Convert the data below into a two-column CSV with the headers rank and name, one row for each labeled line, with each value in its own quoted field and any line breaks replaced by spaces. Leave the pictures out.

> [Task inputs]
::::
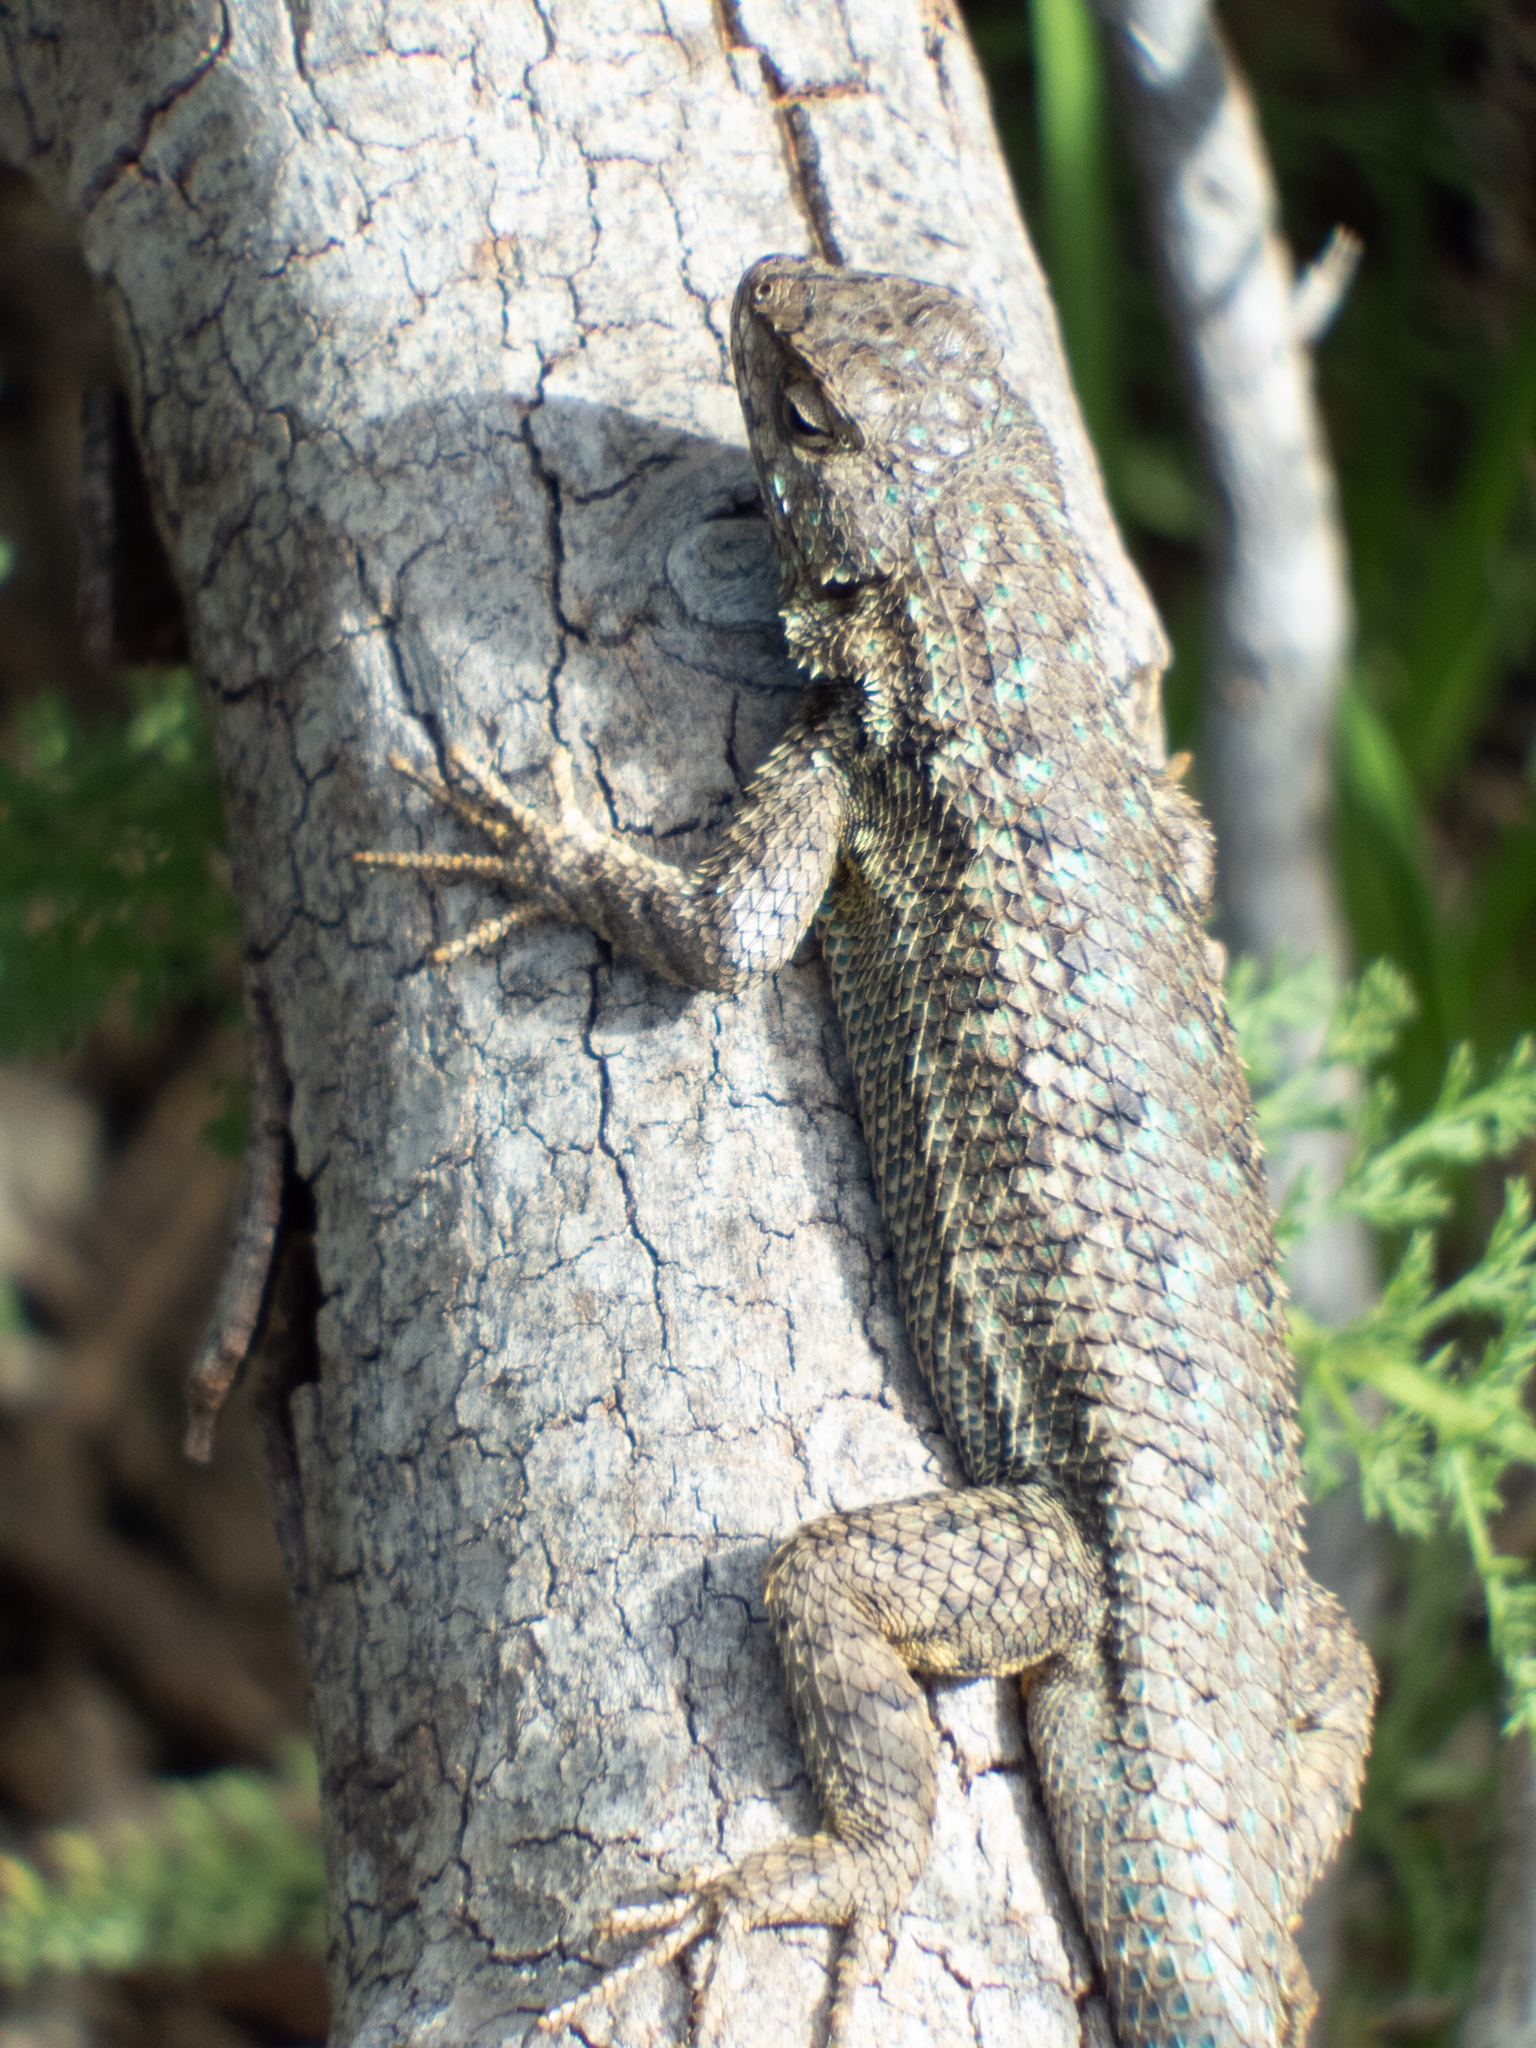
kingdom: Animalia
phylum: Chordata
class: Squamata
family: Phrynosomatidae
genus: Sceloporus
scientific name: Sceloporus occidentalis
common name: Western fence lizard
::::
> [Written answer]
rank,name
"kingdom:","Animalia"
"phylum:","Chordata"
"class:","Squamata"
"family:","Phrynosomatidae"
"genus:","Sceloporus"
"scientific name:","Sceloporus occidentalis"
"common name:","Western fence lizard"